GOAL OF THE EXERCISE:
The listing that follows is to be repeated exactly.

DATA FOR REVIEW:
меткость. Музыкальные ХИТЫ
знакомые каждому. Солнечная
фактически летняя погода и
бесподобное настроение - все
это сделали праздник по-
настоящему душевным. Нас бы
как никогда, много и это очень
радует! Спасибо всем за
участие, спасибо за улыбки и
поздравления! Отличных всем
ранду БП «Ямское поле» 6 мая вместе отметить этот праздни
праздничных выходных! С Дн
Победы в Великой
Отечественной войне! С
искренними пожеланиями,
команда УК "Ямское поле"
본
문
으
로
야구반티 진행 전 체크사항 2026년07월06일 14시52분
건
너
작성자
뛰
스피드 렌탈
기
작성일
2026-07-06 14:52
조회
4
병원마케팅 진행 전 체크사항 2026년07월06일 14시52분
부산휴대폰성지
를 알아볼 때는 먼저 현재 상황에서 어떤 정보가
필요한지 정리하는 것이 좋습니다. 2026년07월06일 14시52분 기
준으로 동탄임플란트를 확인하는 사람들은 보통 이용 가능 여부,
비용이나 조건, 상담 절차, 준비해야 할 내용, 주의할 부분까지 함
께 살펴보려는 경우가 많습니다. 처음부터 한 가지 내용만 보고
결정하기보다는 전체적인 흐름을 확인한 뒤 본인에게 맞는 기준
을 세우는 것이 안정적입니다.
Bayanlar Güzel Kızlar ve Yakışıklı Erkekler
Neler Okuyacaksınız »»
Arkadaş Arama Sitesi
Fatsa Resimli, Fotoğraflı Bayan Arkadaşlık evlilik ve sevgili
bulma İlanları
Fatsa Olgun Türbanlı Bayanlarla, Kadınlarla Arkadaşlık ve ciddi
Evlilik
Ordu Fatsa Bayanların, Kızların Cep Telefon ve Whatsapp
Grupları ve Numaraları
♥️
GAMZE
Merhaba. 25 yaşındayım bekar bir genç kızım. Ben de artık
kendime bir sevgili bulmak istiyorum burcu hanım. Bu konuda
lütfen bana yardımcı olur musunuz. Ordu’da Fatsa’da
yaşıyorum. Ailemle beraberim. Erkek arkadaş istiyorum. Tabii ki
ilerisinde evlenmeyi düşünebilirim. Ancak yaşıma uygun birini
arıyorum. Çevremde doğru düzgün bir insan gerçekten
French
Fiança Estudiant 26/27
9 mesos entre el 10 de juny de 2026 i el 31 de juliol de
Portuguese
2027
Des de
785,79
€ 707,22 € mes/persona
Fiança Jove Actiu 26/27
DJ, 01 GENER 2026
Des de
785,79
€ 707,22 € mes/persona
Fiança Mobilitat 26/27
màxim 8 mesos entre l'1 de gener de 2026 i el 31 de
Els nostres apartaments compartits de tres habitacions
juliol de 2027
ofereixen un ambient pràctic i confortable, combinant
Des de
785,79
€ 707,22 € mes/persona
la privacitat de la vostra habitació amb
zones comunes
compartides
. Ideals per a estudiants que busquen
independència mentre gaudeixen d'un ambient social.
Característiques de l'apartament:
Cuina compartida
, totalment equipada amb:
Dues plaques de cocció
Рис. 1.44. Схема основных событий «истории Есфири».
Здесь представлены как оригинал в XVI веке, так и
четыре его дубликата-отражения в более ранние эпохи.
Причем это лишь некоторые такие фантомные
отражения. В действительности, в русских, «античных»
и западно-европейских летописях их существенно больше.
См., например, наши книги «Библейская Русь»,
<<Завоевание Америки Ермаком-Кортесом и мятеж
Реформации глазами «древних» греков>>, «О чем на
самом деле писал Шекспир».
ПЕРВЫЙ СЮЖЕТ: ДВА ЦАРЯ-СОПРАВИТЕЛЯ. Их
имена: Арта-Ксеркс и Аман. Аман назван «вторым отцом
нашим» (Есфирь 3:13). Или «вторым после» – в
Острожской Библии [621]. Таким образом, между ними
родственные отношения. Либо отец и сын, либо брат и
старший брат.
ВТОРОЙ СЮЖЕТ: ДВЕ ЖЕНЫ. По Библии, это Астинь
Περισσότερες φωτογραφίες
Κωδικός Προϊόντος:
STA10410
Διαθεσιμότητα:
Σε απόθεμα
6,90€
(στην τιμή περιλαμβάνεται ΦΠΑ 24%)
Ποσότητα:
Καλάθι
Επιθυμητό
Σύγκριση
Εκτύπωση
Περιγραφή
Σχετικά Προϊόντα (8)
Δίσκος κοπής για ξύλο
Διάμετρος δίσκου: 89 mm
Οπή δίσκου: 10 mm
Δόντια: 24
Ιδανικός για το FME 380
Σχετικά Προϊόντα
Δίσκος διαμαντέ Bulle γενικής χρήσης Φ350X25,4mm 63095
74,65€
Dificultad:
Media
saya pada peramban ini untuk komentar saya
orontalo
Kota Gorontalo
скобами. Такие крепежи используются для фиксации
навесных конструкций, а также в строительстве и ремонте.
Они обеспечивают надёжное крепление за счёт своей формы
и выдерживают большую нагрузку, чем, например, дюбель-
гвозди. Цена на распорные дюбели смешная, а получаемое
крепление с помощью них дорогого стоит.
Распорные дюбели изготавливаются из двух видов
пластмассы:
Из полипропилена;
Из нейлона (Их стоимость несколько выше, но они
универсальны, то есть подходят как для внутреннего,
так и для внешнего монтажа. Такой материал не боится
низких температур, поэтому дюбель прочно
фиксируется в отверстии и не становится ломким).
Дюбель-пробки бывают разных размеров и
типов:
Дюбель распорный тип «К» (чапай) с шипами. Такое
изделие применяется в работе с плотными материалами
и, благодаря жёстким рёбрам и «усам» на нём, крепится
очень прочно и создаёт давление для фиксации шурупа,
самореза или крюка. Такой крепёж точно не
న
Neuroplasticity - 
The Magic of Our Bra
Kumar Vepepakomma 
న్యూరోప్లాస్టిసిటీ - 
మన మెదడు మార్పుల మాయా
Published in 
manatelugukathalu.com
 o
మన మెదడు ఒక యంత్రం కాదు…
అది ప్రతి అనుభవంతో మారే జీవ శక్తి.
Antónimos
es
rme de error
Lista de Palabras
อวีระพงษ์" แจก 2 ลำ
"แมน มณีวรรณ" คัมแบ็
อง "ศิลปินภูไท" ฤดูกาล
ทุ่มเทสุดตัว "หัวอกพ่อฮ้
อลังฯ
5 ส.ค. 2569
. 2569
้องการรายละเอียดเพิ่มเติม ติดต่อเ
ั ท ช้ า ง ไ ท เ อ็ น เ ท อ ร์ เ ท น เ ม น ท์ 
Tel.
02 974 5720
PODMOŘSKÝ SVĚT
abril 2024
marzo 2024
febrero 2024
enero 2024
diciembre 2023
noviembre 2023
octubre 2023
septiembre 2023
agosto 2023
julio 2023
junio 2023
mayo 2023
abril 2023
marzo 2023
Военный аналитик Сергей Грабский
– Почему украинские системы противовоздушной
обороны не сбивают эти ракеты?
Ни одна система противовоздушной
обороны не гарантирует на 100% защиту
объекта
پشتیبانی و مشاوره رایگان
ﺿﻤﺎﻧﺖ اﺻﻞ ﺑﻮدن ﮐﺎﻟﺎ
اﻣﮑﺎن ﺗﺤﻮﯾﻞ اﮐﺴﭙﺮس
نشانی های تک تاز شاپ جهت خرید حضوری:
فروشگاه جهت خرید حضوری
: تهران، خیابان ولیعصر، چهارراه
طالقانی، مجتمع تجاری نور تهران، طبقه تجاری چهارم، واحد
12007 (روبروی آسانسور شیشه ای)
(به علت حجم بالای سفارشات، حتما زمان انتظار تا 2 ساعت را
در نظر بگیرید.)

TASK SOLUTION:
меткость. Музыкальные ХИТЫ
знакомые каждому. Солнечная
фактически летняя погода и
бесподобное настроение - все
это сделали праздник по-
настоящему душевным. Нас бы
как никогда, много и это очень
радует! Спасибо всем за
участие, спасибо за улыбки и
поздравления! Отличных всем
ранду БП «Ямское поле» 6 мая вместе отметить этот праздни
праздничных выходных! С Дн
Победы в Великой
Отечественной войне! С
искренними пожеланиями,
команда УК "Ямское поле"
본
문
으
로
야구반티 진행 전 체크사항 2026년07월06일 14시52분
건
너
작성자
뛰
스피드 렌탈
기
작성일
2026-07-06 14:52
조회
4
병원마케팅 진행 전 체크사항 2026년07월06일 14시52분
부산휴대폰성지
를 알아볼 때는 먼저 현재 상황에서 어떤 정보가
필요한지 정리하는 것이 좋습니다. 2026년07월06일 14시52분 기
준으로 동탄임플란트를 확인하는 사람들은 보통 이용 가능 여부,
비용이나 조건, 상담 절차, 준비해야 할 내용, 주의할 부분까지 함
께 살펴보려는 경우가 많습니다. 처음부터 한 가지 내용만 보고
결정하기보다는 전체적인 흐름을 확인한 뒤 본인에게 맞는 기준
을 세우는 것이 안정적입니다.
Bayanlar Güzel Kızlar ve Yakışıklı Erkekler
Neler Okuyacaksınız »»
Arkadaş Arama Sitesi
Fatsa Resimli, Fotoğraflı Bayan Arkadaşlık evlilik ve sevgili
bulma İlanları
Fatsa Olgun Türbanlı Bayanlarla, Kadınlarla Arkadaşlık ve ciddi
Evlilik
Ordu Fatsa Bayanların, Kızların Cep Telefon ve Whatsapp
Grupları ve Numaraları
♥️
GAMZE
Merhaba. 25 yaşındayım bekar bir genç kızım. Ben de artık
kendime bir sevgili bulmak istiyorum burcu hanım. Bu konuda
lütfen bana yardımcı olur musunuz. Ordu’da Fatsa’da
yaşıyorum. Ailemle beraberim. Erkek arkadaş istiyorum. Tabii ki
ilerisinde evlenmeyi düşünebilirim. Ancak yaşıma uygun birini
arıyorum. Çevremde doğru düzgün bir insan gerçekten
French
Fiança Estudiant 26/27
9 mesos entre el 10 de juny de 2026 i el 31 de juliol de
Portuguese
2027
Des de
785,79
€ 707,22 € mes/persona
Fiança Jove Actiu 26/27
DJ, 01 GENER 2026
Des de
785,79
€ 707,22 € mes/persona
Fiança Mobilitat 26/27
màxim 8 mesos entre l'1 de gener de 2026 i el 31 de
Els nostres apartaments compartits de tres habitacions
juliol de 2027
ofereixen un ambient pràctic i confortable, combinant
Des de
785,79
€ 707,22 € mes/persona
la privacitat de la vostra habitació amb
zones comunes
compartides
. Ideals per a estudiants que busquen
independència mentre gaudeixen d'un ambient social.
Característiques de l'apartament:
Cuina compartida
, totalment equipada amb:
Dues plaques de cocció
Рис. 1.44. Схема основных событий «истории Есфири».
Здесь представлены как оригинал в XVI веке, так и
четыре его дубликата-отражения в более ранние эпохи.
Причем это лишь некоторые такие фантомные
отражения. В действительности, в русских, «античных»
и западно-европейских летописях их существенно больше.
См., например, наши книги «Библейская Русь»,
<<Завоевание Америки Ермаком-Кортесом и мятеж
Реформации глазами «древних» греков>>, «О чем на
самом деле писал Шекспир».
ПЕРВЫЙ СЮЖЕТ: ДВА ЦАРЯ-СОПРАВИТЕЛЯ. Их
имена: Арта-Ксеркс и Аман. Аман назван «вторым отцом
нашим» (Есфирь 3:13). Или «вторым после» – в
Острожской Библии [621]. Таким образом, между ними
родственные отношения. Либо отец и сын, либо брат и
старший брат.
ВТОРОЙ СЮЖЕТ: ДВЕ ЖЕНЫ. По Библии, это Астинь
Περισσότερες φωτογραφίες
Κωδικός Προϊόντος:
STA10410
Διαθεσιμότητα:
Σε απόθεμα
6,90€
(στην τιμή περιλαμβάνεται ΦΠΑ 24%)
Ποσότητα:
Καλάθι
Επιθυμητό
Σύγκριση
Εκτύπωση
Περιγραφή
Σχετικά Προϊόντα (8)
Δίσκος κοπής για ξύλο
Διάμετρος δίσκου: 89 mm
Οπή δίσκου: 10 mm
Δόντια: 24
Ιδανικός για το FME 380
Σχετικά Προϊόντα
Δίσκος διαμαντέ Bulle γενικής χρήσης Φ350X25,4mm 63095
74,65€
Dificultad:
Media
saya pada peramban ini untuk komentar saya
orontalo
Kota Gorontalo
скобами. Такие крепежи используются для фиксации
навесных конструкций, а также в строительстве и ремонте.
Они обеспечивают надёжное крепление за счёт своей формы
и выдерживают большую нагрузку, чем, например, дюбель-
гвозди. Цена на распорные дюбели смешная, а получаемое
крепление с помощью них дорогого стоит.
Распорные дюбели изготавливаются из двух видов
пластмассы:
Из полипропилена;
Из нейлона (Их стоимость несколько выше, но они
универсальны, то есть подходят как для внутреннего,
так и для внешнего монтажа. Такой материал не боится
низких температур, поэтому дюбель прочно
фиксируется в отверстии и не становится ломким).
Дюбель-пробки бывают разных размеров и
типов:
Дюбель распорный тип «К» (чапай) с шипами. Такое
изделие применяется в работе с плотными материалами
и, благодаря жёстким рёбрам и «усам» на нём, крепится
очень прочно и создаёт давление для фиксации шурупа,
самореза или крюка. Такой крепёж точно не
న
Neuroplasticity - 
The Magic of Our Bra
Kumar Vepepakomma 
న్యూరోప్లాస్టిసిటీ - 
మన మెదడు మార్పుల మాయా
Published in 
manatelugukathalu.com
 o
మన మెదడు ఒక యంత్రం కాదు…
అది ప్రతి అనుభవంతో మారే జీవ శక్తి.
Antónimos
es
rme de error
Lista de Palabras
อวีระพงษ์" แจก 2 ลำ
"แมน มณีวรรณ" คัมแบ็
อง "ศิลปินภูไท" ฤดูกาล
ทุ่มเทสุดตัว "หัวอกพ่อฮ้
อลังฯ
5 ส.ค. 2569
. 2569
้องการรายละเอียดเพิ่มเติม ติดต่อเ
ั ท ช้ า ง ไ ท เ อ็ น เ ท อ ร์ เ ท น เ ม น ท์ 
Tel.
02 974 5720
PODMOŘSKÝ SVĚT
abril 2024
marzo 2024
febrero 2024
enero 2024
diciembre 2023
noviembre 2023
octubre 2023
septiembre 2023
agosto 2023
julio 2023
junio 2023
mayo 2023
abril 2023
marzo 2023
Военный аналитик Сергей Грабский
– Почему украинские системы противовоздушной
обороны не сбивают эти ракеты?
Ни одна система противовоздушной
обороны не гарантирует на 100% защиту
объекта
پشتیبانی و مشاوره رایگان
ﺿﻤﺎﻧﺖ اﺻﻞ ﺑﻮدن ﮐﺎﻟﺎ
اﻣﮑﺎن ﺗﺤﻮﯾﻞ اﮐﺴﭙﺮس
نشانی های تک تاز شاپ جهت خرید حضوری:
فروشگاه جهت خرید حضوری
: تهران، خیابان ولیعصر، چهارراه
طالقانی، مجتمع تجاری نور تهران، طبقه تجاری چهارم، واحد
12007 (روبروی آسانسور شیشه ای)
(به علت حجم بالای سفارشات، حتما زمان انتظار تا 2 ساعت را
در نظر بگیرید.)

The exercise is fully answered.